Sin embargo, esta «hostilidad» a la economía de mercado es insuficiente para producir una transición total al socialismo. Además, «para que se desarrolle un ambiente [revolucionario] es necesario que haya grupos a los que interese elaborar y organizar el resentimiento, alimentarlo, expresarlo y dirigirlo». Ahí entran los intelectuales. Los intelectuales son un producto paradójico de la economía de mercado, porque «a diferencia de cualquier otro tipo de sociedad, el capitalismo inevitablemente y en virtud de la propia lógica de su civilización crea, educa y subvenciona un interés creado en el malestar social». Al igual que Hayek, Schumpeter describió a los intelectuales en sentido amplio como «personas que ejercen el poder de la palabra hablada y escrita». En términos más estrictos, «uno de los toques que los distingue de otras personas que hacen lo mismo es la ausencia de responsabilidad directa en los asuntos prácticos». Es decir, los intelectuales no participan en el mercado (al menos no en los ámbitos sobre los que escriben) y, por lo general, no dependen de satisfacer a los consumidores para ganarse la vida. Si a esto añadimos su actitud naturalmente crítica —que, según Schumpeter, es producto de la racionalidad esencial de la economía de mercado—, es fácil entender por qué los intelectuales son hostiles al mercado. En otras palabras, los intelectuales suelen estar fuera de lugar en las sociedades empresariales. El crecimiento de la clase intelectual no responde a la demanda de los consumidores, sino a la expansión de la enseñanza superior. El paso por el sistema de enseñanza superior no confiere necesariamente cualificaciones valiosas, pero a menudo convence a los graduados de que el trabajo en el mercado está por debajo de ellos:
El hombre que ha pasado por un colegio o una universidad fácilmente se vuelve psíquicamente inempleable en ocupaciones manuales sin adquirir necesariamente empleabilidad en, digamos, el trabajo profesional. Su fracaso puede deberse a la falta de aptitudes naturales —perfectamente compatible con la superación de exámenes académicos— o a una enseñanza inadecuada; y ambos casos se darán, absoluta y relativamente, con mayor frecuencia a medida que un número cada vez mayor de personas se incorpore a la enseñanza superior y a medida que aumente la cantidad de enseñanza necesaria, independientemente del número de profesores y eruditos que la naturaleza decida producir.

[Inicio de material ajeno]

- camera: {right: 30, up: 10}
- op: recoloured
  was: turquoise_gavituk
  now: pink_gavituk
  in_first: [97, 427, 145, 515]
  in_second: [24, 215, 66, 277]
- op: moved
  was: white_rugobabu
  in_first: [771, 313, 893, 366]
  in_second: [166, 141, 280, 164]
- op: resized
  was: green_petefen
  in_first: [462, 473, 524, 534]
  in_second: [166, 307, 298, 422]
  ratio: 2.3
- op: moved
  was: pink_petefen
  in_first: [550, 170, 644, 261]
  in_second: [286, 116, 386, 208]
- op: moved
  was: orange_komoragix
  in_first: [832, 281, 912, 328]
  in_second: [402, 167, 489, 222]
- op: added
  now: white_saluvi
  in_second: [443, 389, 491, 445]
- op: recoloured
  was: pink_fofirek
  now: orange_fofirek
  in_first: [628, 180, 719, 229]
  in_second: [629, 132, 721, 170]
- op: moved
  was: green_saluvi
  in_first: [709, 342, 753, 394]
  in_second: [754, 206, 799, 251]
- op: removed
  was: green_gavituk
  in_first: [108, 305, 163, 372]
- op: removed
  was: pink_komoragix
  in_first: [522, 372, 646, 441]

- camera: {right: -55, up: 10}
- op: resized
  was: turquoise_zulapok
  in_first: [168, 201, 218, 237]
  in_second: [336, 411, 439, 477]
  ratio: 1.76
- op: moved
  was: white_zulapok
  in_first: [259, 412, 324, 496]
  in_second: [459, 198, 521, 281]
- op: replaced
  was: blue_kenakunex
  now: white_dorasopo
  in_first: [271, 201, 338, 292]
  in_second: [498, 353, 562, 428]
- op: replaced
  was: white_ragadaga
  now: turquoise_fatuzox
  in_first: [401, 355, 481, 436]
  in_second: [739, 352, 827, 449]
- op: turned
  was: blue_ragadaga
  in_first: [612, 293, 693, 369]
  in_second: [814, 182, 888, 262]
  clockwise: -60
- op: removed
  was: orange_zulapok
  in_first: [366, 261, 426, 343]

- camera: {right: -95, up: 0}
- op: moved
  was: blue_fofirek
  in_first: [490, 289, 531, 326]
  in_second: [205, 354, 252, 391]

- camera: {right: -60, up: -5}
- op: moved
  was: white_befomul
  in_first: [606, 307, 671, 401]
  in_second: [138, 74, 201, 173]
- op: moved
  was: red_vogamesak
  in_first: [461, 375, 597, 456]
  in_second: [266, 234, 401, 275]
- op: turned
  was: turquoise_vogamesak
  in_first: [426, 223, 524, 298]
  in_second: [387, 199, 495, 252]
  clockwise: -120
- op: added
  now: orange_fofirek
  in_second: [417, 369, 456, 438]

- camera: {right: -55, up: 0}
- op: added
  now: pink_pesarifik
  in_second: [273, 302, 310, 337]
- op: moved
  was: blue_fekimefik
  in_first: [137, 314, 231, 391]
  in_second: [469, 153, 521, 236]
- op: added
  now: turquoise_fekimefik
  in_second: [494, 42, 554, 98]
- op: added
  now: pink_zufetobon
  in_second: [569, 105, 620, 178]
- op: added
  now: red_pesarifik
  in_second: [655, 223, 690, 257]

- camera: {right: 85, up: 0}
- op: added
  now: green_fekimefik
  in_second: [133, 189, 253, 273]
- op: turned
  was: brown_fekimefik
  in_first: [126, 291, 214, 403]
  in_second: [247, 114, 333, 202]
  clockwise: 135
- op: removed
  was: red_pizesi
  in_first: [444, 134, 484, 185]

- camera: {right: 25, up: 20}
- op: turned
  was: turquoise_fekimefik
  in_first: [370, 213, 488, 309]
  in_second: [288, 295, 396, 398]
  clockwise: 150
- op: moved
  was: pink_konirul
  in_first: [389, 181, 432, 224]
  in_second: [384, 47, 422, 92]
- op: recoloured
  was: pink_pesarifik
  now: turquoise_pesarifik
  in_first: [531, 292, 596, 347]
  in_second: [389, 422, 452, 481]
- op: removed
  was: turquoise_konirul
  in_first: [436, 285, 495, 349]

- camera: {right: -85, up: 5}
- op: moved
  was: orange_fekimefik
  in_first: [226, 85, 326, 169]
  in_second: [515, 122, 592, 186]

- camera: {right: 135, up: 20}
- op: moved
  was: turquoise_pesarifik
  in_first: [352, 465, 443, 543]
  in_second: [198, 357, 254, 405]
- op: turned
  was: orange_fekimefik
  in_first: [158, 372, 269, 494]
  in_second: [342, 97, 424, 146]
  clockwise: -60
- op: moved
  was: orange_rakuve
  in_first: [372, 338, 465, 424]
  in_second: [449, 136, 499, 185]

Si la enseñanza superior tiene poco o nada en cuenta la oferta y la demanda de competencias útiles, producirá titulados que gravitarán naturalmente hacia la clase intelectual, trayendo consigo sentimientos de extrañeza e insatisfacción:
Todos los desempleados, los que tienen un empleo insatisfactorio o los que no pueden encontrar trabajo se orientan hacia las profesiones en las que las normas están menos definidas o en las que cuentan aptitudes y adquisiciones de otro orden. Engrosan el grupo de intelectuales en el sentido estricto del término, cuyo número aumenta desproporcionadamente. Entran en un estado de ánimo totalmente descontento. El descontento genera resentimiento. Y a menudo se racionaliza en esa crítica social que, como hemos visto antes, es en cualquier caso la actitud típica del espectador intelectual hacia los hombres, las clases y las instituciones, especialmente en una civilización racionalista y utilitarista.
Una clase intelectual en auge moldea entonces la opinión pública, inclinándola a favor del socialismo. Pero, afortunadamente, las buenas ideas aún pueden imponerse a las protestas de los intelectuales, y el futuro socialista no es inevitable, como pensaba Schumpeter. Pero aunque su gran teoría de la evolución económica tiene sus peculiaridades no deja de ser una lectura interesante. Independientemente de sus defectos, es un relato que invita a la reflexión sobre el funcionamiento de la clase intelectual y por qué parece fomentar tan sistemáticamente la oposición a las instituciones de la economía de mercado.